General question: How do I fit a model to data when the data points have asymmetric error bars? What is the cost function I use to calculate residuals, and from that, how do I calculate confidence intervals/covariances for the fit parameters?
More specific details: I have data that looks something like
$$ Y \sim B(n, A \sin(2\pi f t + \phi) + O)/n $$
Where $B(n, p)$ is the binomial distribution with $n$ trials and success probability $p$. $A, f, \phi$, and $O$ are considered to be fixed parameters that I am trying to estimate. I sample $Y$ $n$ times for a variety of values of $t$ to get $t/y$ data that I want to curve fit to. I calculate each $y$ data point as the fractional number of successes at each $t$. I use the Wilson Score Interval to calculate asymmetric error bars on the $y$ data points for each $t$. This differs from the naive estimation for the error on the mean for a binomial distribution when $p$ is close to 0 or 1 and the number of trials is small.

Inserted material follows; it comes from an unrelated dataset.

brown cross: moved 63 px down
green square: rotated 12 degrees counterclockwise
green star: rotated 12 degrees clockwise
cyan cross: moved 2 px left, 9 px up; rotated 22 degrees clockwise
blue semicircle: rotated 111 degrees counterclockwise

When error bars are symmetric I curve fit this data by calculating residuals for each point, weighting by the error for each point. What do I do for the case of asymmetric error bars? I could weight by the average of the upper and lower error bars? I could weight by the upper error bar when the data point is above the model line and the lower error bar when the data point is below the model line but this would give discontinuous residuals..
What's the statistically sound approach here?